O pedágio dos juízes do Rio
Uma das conversas entregues pelo delator Daniel Gomes aos investigadores é com um de seus parceiros de negócio, Maurício Neves. Em 44 minutos, os dois falam sobre a preocupação com a delação do operador Jorge Luz, alvo da Lava Jato por sua atuação na Petrobras, e sobre o novo trabalho de Neves, como perito judicial em processos no Tribunal de Justiça do Rio de Janeiro. Em tom de reclamação, Neves diz ser um trabalho “bem legal”, mas que não dá “fluxo seguro”. Depois de expor o descontentamento, em tom mais baixo, ele conta ao lobista o que costumava fazer para que um juiz carioca o nomeasse perito nos processos: “O juiz me cobra 50% de pedágio”. “O juiz?”, indaga o lobista. “É. Uma irmã dele que negocia comigo”, explica. Na sequência, o perito diz que, no começo, resistiu à parceria, mas acabou cedendo. “Eu relutei, relutei. Mas falei, vou entrar e criar uma dependência menor. Eu entrei e estou pagando 50%. Em seis meses, o cara me deu 40 casos. Mas nem todos depositaram a verba. Tem caso de 160 mil”, diz.

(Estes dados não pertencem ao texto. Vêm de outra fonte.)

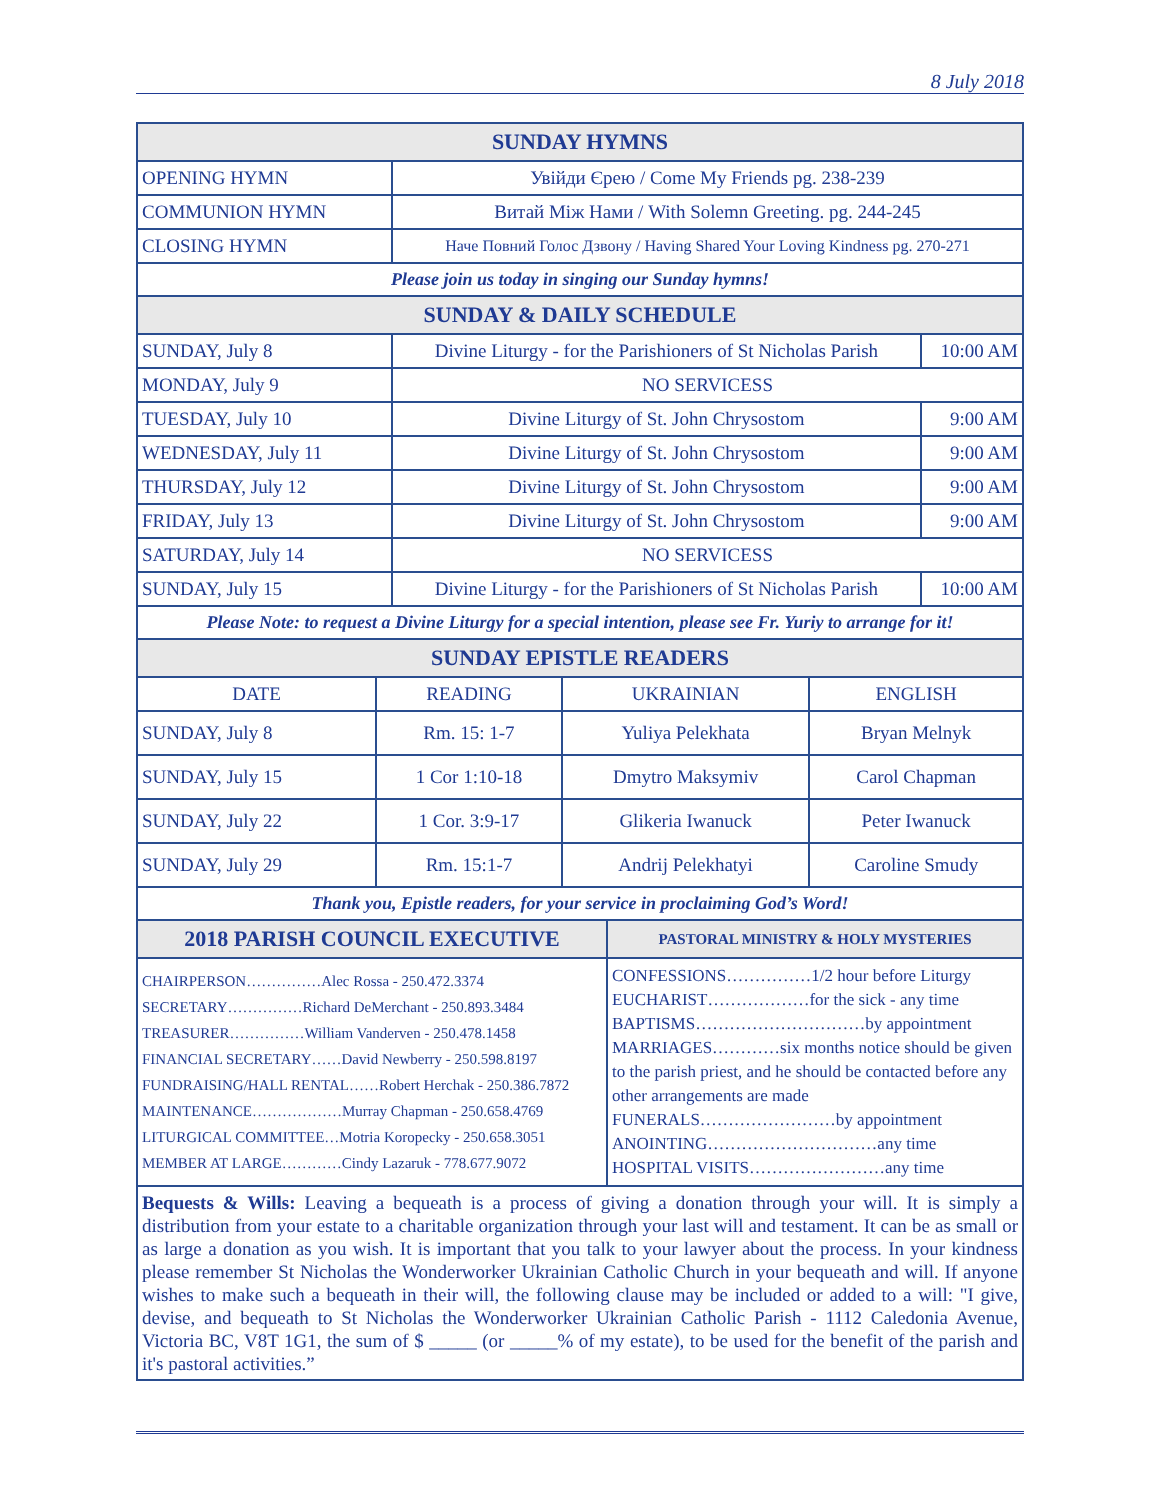8 July 2018
| SUNDAY HYMNS | | |
| OPENING HYMN | Увійди Єрею / Come My Friends pg. 238-239 | |
| COMMUNION HYMN | Витай Між Нами / With Solemn Greeting. pg. 244-245 | |
| CLOSING HYMN | Наче Повний Голос Дзвону / Having Shared Your Loving Kindness pg. 270-271 | |
| Please join us today in singing our Sunday hymns! | | |
| SUNDAY & DAILY SCHEDULE | | |
| SUNDAY, July 8 | Divine Liturgy - for the Parishioners of St Nicholas Parish | 10:00 AM |
| MONDAY, July 9 | NO SERVICESS | |
| TUESDAY, July 10 | Divine Liturgy of St. John Chrysostom | 9:00 AM |
| WEDNESDAY, July 11 | Divine Liturgy of St. John Chrysostom | 9:00 AM |
| THURSDAY, July 12 | Divine Liturgy of St. John Chrysostom | 9:00 AM |
| FRIDAY, July 13 | Divine Liturgy of St. John Chrysostom | 9:00 AM |
| SATURDAY, July 14 | NO SERVICESS | |
| SUNDAY, July 15 | Divine Liturgy - for the Parishioners of St Nicholas Parish | 10:00 AM |
| Please Note: to request a Divine Liturgy for a special intention, please see Fr. Yuriy to arrange for it! | | |
| SUNDAY EPISTLE READERS | | | |
| DATE | READING | UKRAINIAN | ENGLISH |
| SUNDAY, July 8 | Rm. 15: 1-7 | Yuliya Pelekhata | Bryan Melnyk |
| SUNDAY, July 15 | 1 Cor 1:10-18 | Dmytro Maksymiv | Carol Chapman |
| SUNDAY, July 22 | 1 Cor. 3:9-17 | Glikeria Iwanuck | Peter Iwanuck |
| SUNDAY, July 29 | Rm. 15:1-7 | Andrij Pelekhatyi | Caroline Smudy |
| Thank you, Epistle readers, for your service in proclaiming God’s Word! | | | |
| 2018 PARISH COUNCIL EXECUTIVE | PASTORAL MINISTRY & HOLY MYSTERIES |
| CHAIRPERSON……………Alec Rossa - 250.472.3374 SECRETARY……………Richard DeMerchant - 250.893.3484 TREASURER……………William Vanderven - 250.478.1458 FINANCIAL SECRETARY……David Newberry - 250.598.8197 FUNDRAISING/HALL RENTAL……Robert Herchak - 250.386.7872 MAINTENANCE………………Murray Chapman - 250.658.4769 LITURGICAL COMMITTEE…Motria Koropecky - 250.658.3051 MEMBER AT LARGE…………Cindy Lazaruk - 778.677.9072 | CONFESSIONS……………1/2 hour before Liturgy EUCHARIST………………for the sick - any time BAPTISMS…………………………by appointment MARRIAGES…………six months notice should be given to the parish priest, and he should be contacted before any other arrangements are made FUNERALS……………………by appointment ANOINTING…………………………any time HOSPITAL VISITS……………………any time |
Bequests & Wills: Leaving a bequeath is a process of giving a donation through your will. It is simply a distribution from your estate to a charitable organization through your last will and testament. It can be as small or as large a donation as you wish. It is important that you talk to your lawyer about the process. In your kindness please remember St Nicholas the Wonderworker Ukrainian Catholic Church in your bequeath and will. If anyone wishes to make such a bequeath in their will, the following clause may be included or added to a will: "I give, devise, and bequeath to St Nicholas the Wonderworker Ukrainian Catholic Parish - 1112 Caledonia Avenue, Victoria BC, V8T 1G1, the sum of $ _____ (or _____% of my estate), to be used for the benefit of the parish and it's pastoral activities.”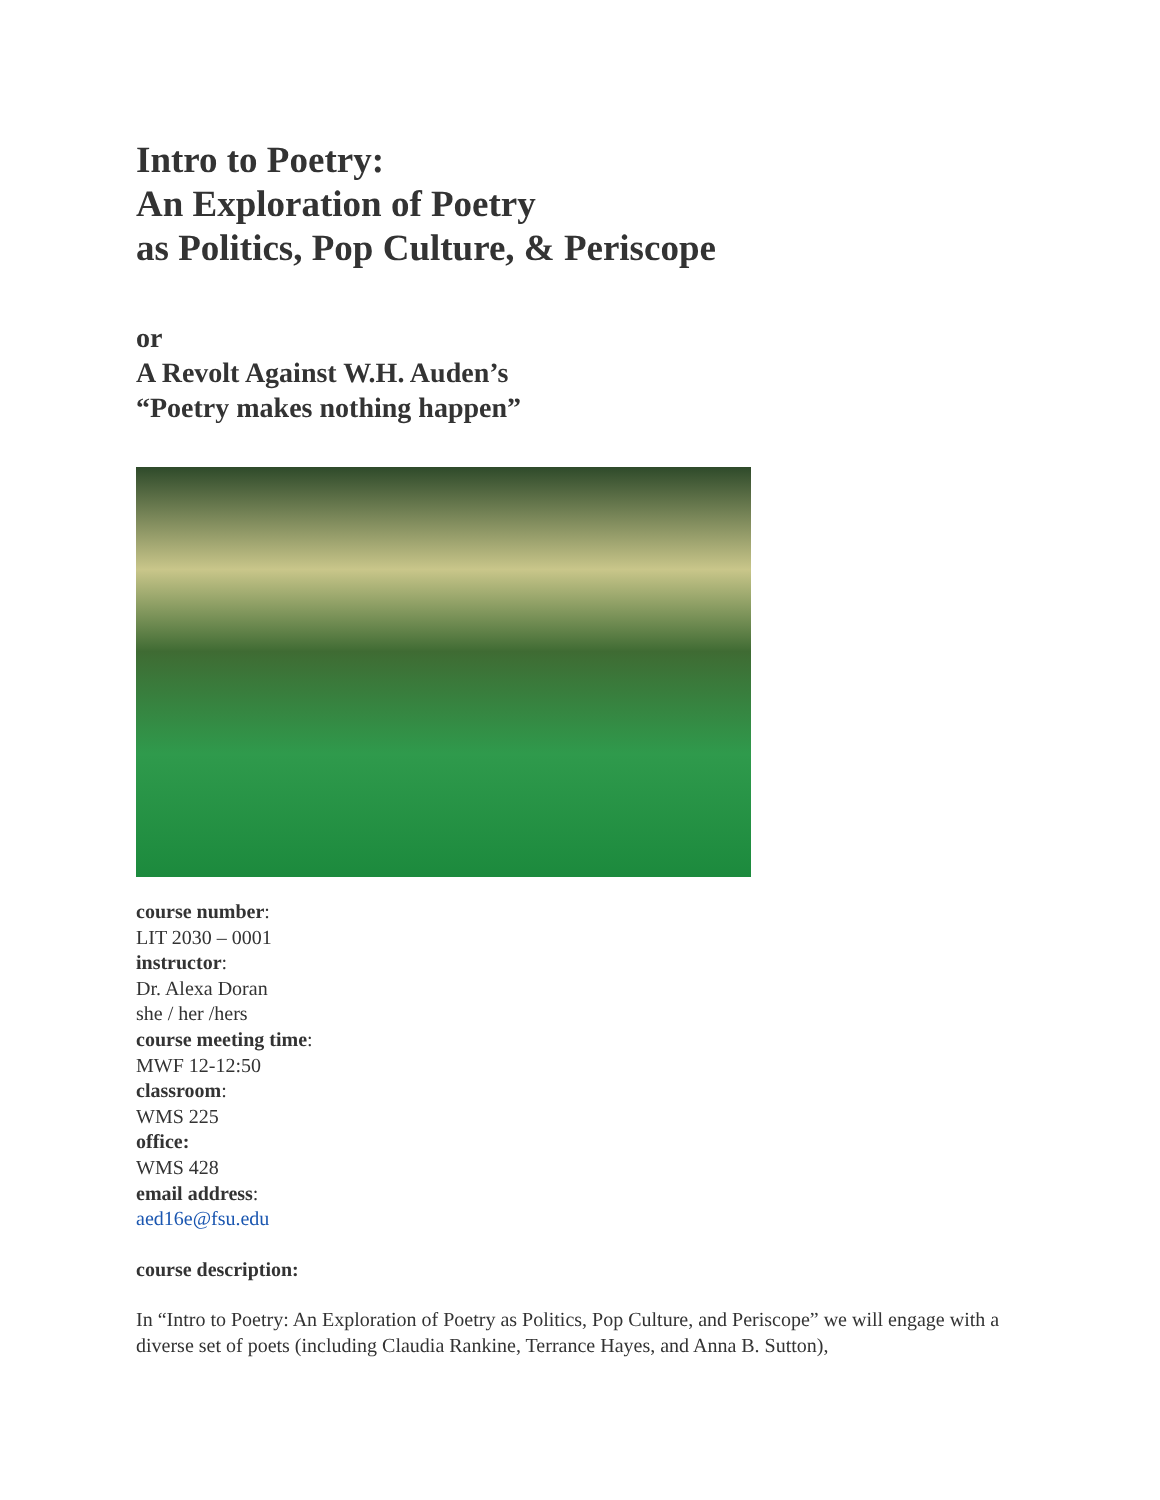Intro to Poetry:
An Exploration of Poetry
as Politics, Pop Culture, & Periscope
or
A Revolt Against W.H. Auden’s
“Poetry makes nothing happen”
course number:
LIT 2030 – 0001
instructor:
Dr. Alexa Doran
she / her /hers
course meeting time:
MWF 12-12:50
classroom:
WMS 225
office:
WMS 428
email address:
aed16e@fsu.edu
course description:
In “Intro to Poetry: An Exploration of Poetry as Politics, Pop Culture, and Periscope” we will engage with a diverse set of poets (including Claudia Rankine, Terrance Hayes, and Anna B. Sutton),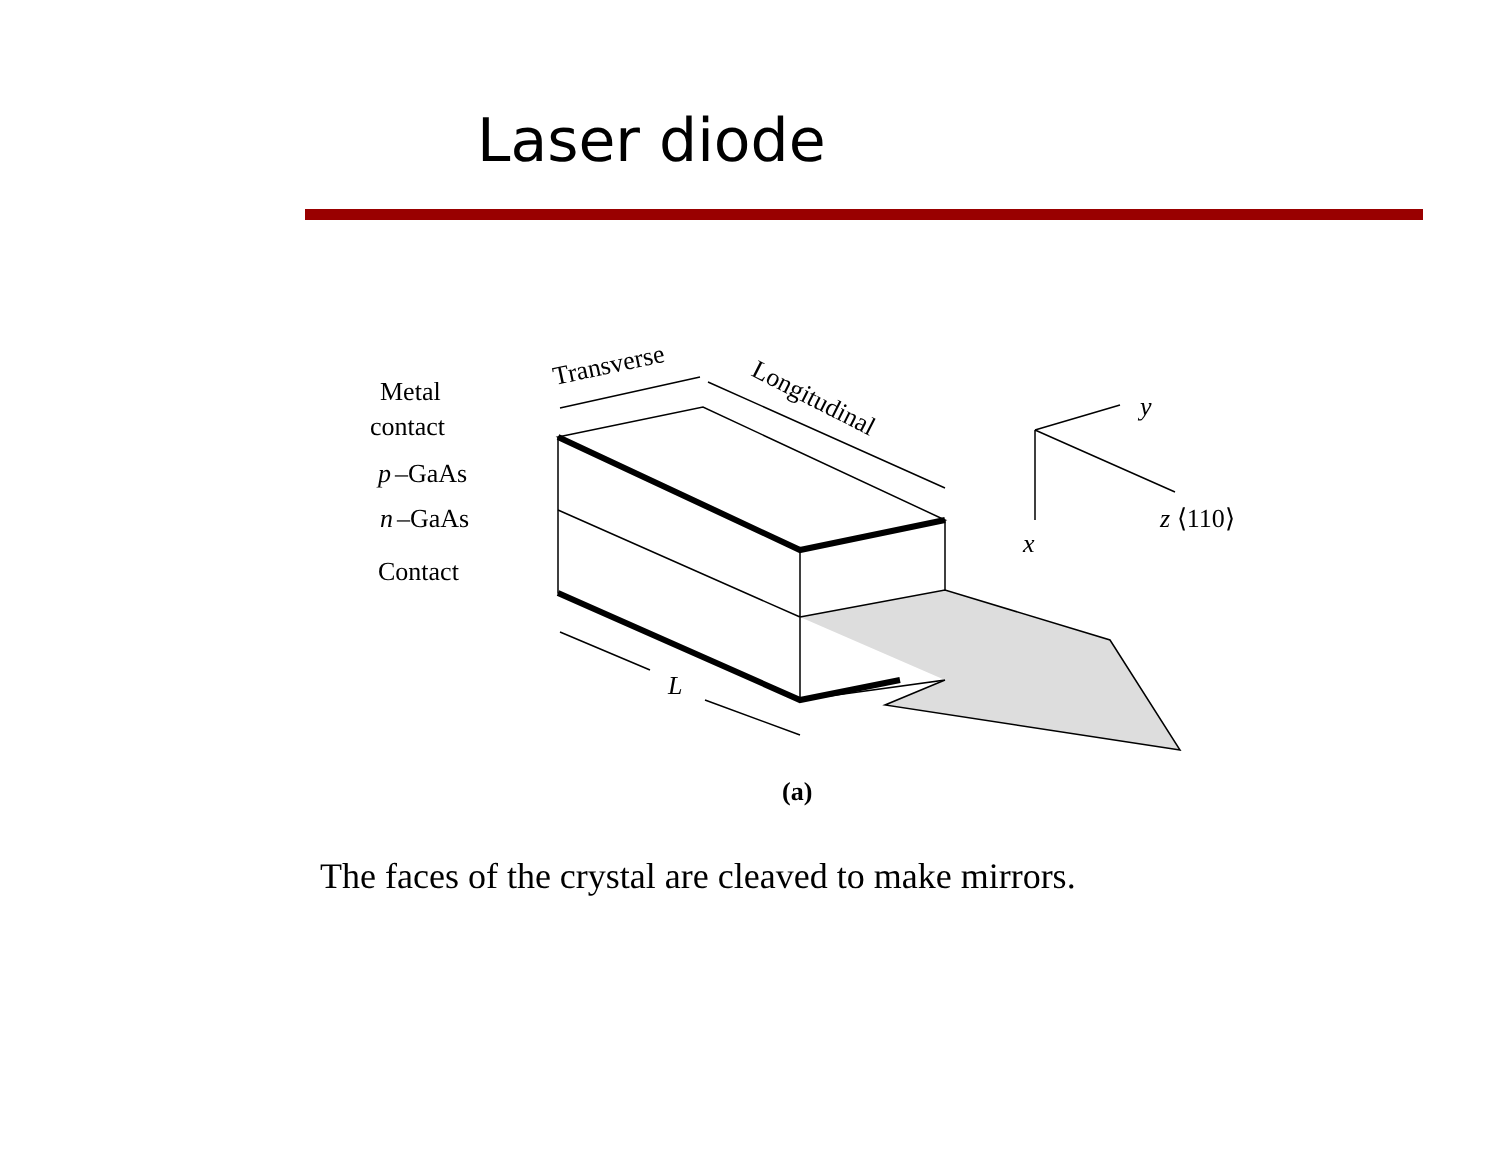Laser diode
Metal
contact
p
–GaAs
n
–GaAs
Contact
Transverse
Longitudinal
y
x
z ⟨110⟩
L
(a)
The faces of the crystal are cleaved to make mirrors.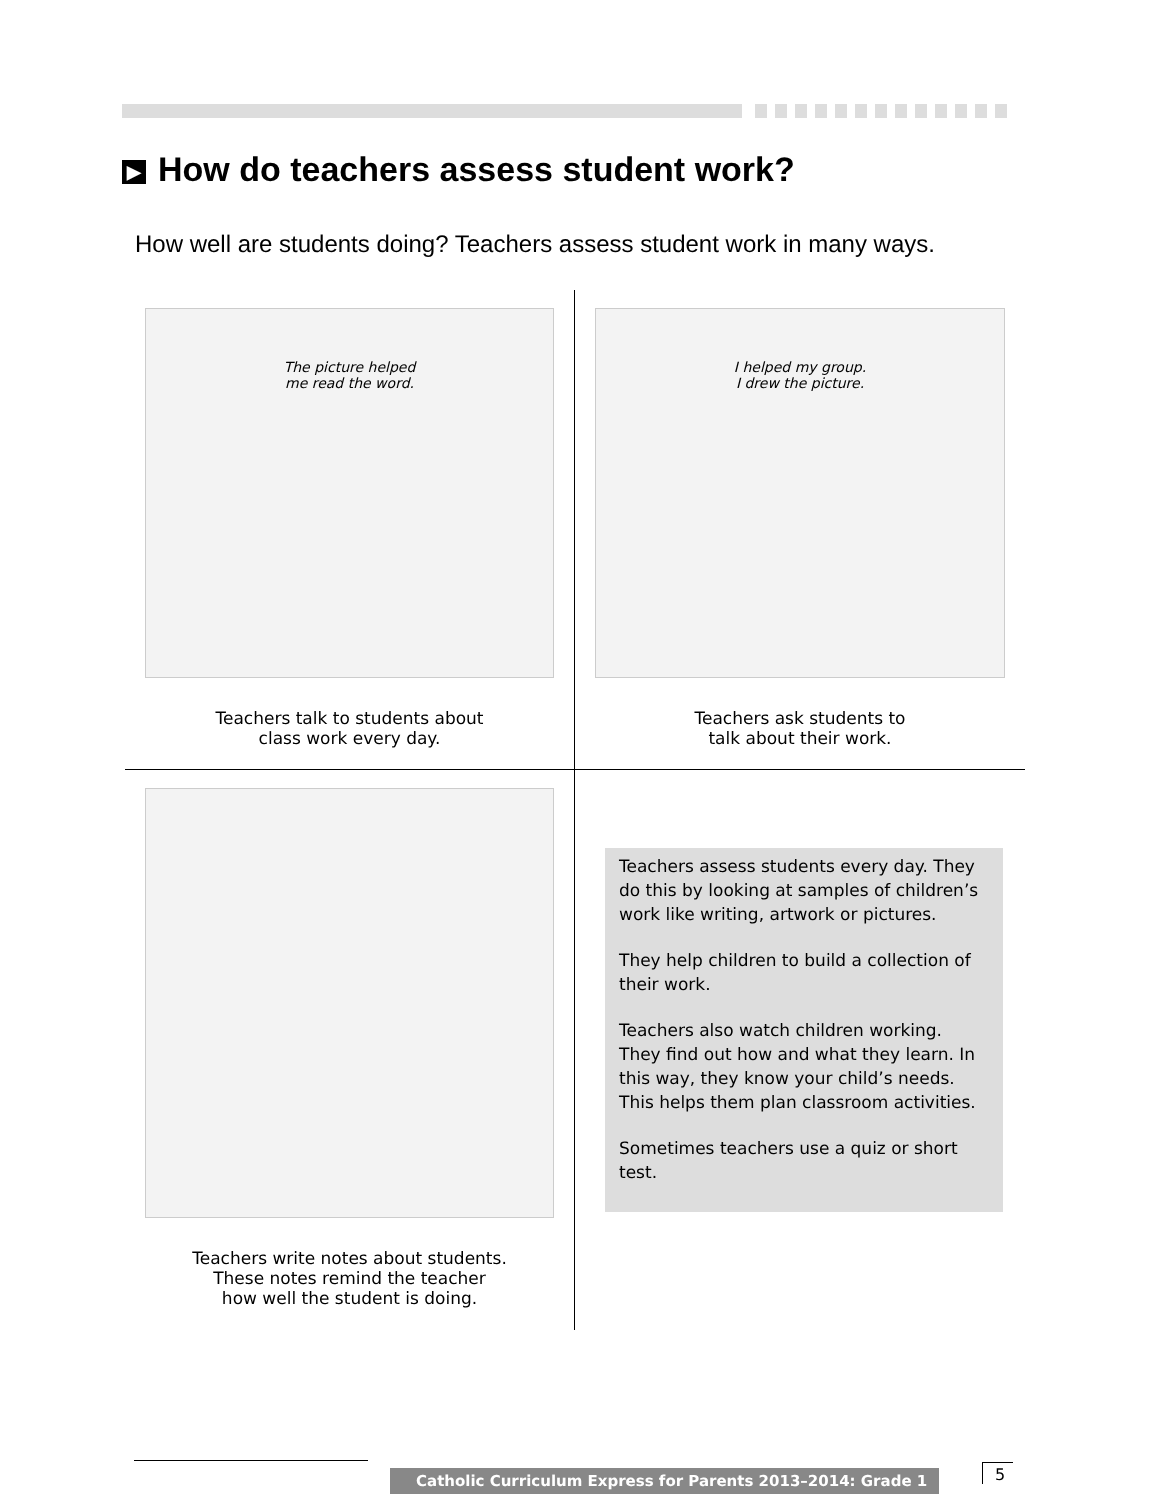▶ How do teachers assess student work?
How well are students doing? Teachers assess student work in many ways.
The picture helped
me read the word.
Teachers talk to students about
class work every day.
I helped my group.
I drew the picture.
Teachers ask students to
talk about their work.
Teachers write notes about students.
These notes remind the teacher
how well the student is doing.
Teachers assess students every day. They do this by looking at samples of children’s work like writing, artwork or pictures.
They help children to build a collection of their work.
Teachers also watch children working. They find out how and what they learn. In this way, they know your child’s needs. This helps them plan classroom activities.
Sometimes teachers use a quiz or short test.
Catholic Curriculum Express for Parents 2013–2014: Grade 1
5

A relação com os alvos da Lava Jato
Como quase tudo na crônica político-policial brasileira, o esquema paraibano se entrelaça com outros, inclusive com o petrolão. O lobista Daniel Gomes conta que era próximo de figuras proeminentes colhidas pela Lava Jato. Fala, por exemplo, de sua relação com Jorge Luz, operador do MDB na Petrobras, com o ex-deputado federal petista Cândido Vacarezza e com Leonardo Picciani, ex-ministro do governo de Michel Temer (leia aqui). Gomes conta que os três o ajudaram a conquistar contratos na Secretaria de Saúde do Rio, então comandada por Sérgio Côrtes, homem de confiança de Sérgio Cabral. O delator chegou a entregar gravações de conversas com Jorge Luz e com outras pessoas próximas a ele. Em algumas, os interlocutores se mostram preocupados com a possibilidade de o operador do MDB, que havia caído em desgraça na Lava Jato, fechar um acordo de delação premiada com os procuradores de Curitiba. Não imaginavam que, em pouco tempo – e, ironicamente, pelas mãos do aliado a quem manifestavam a preocupação –, estariam metidos em outra rumorosa investigação. Os cofres públicos agradecem.